▶ _Dataset excerpt_

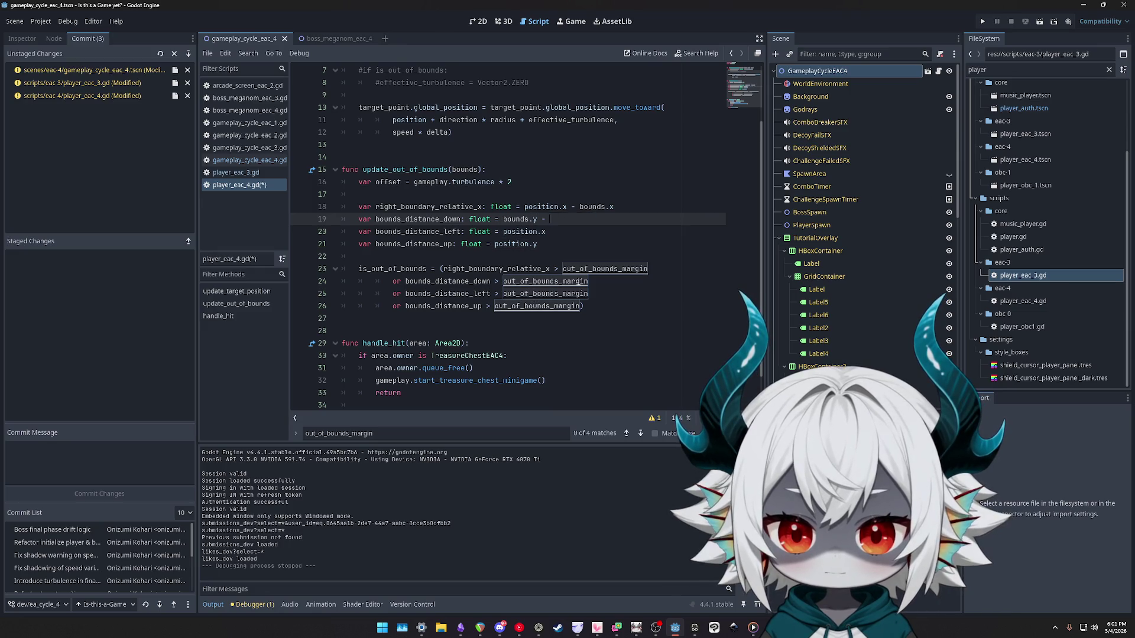
text(position.y -)
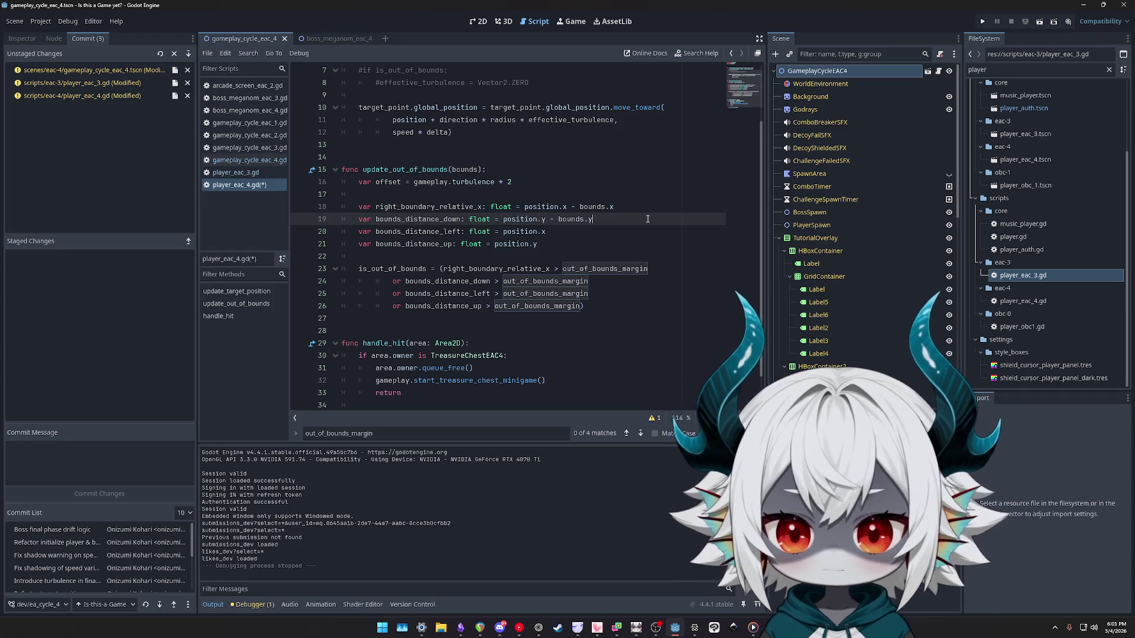
key(F5)
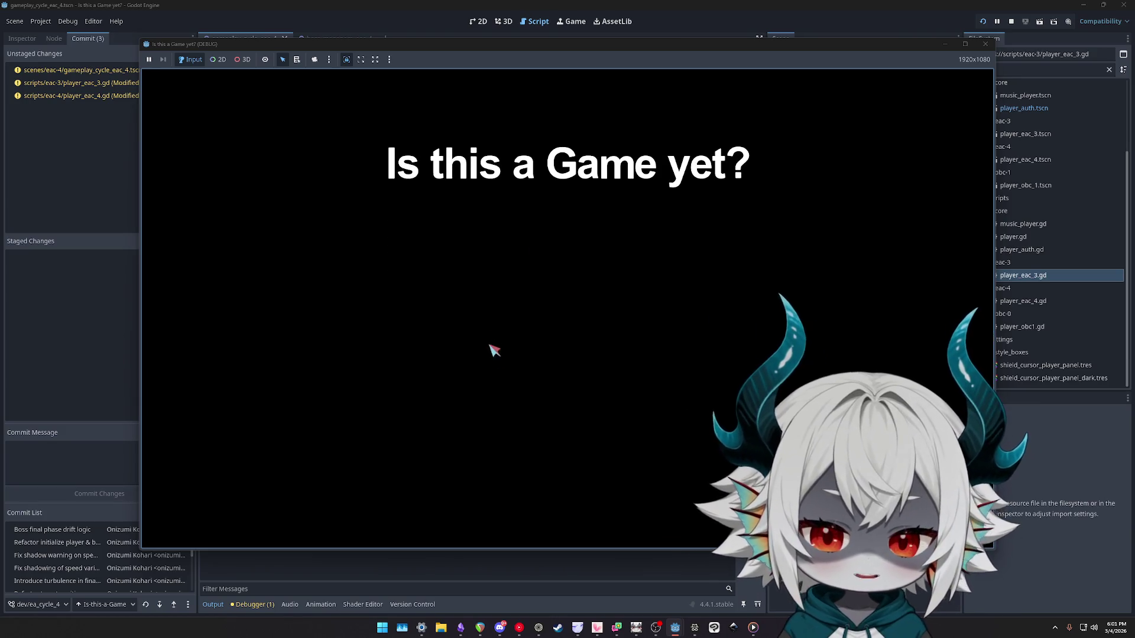
Start a round from the title screen, then stop the running game.
click(567, 273)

▶ _Task description_
The listing must be repeated word for word, and none of its pictures may appear in the copy.

▶ _Expected answer_
text(position.y -)
key(F5)
Start a round from the title screen, then stop the running game.
click(567, 273)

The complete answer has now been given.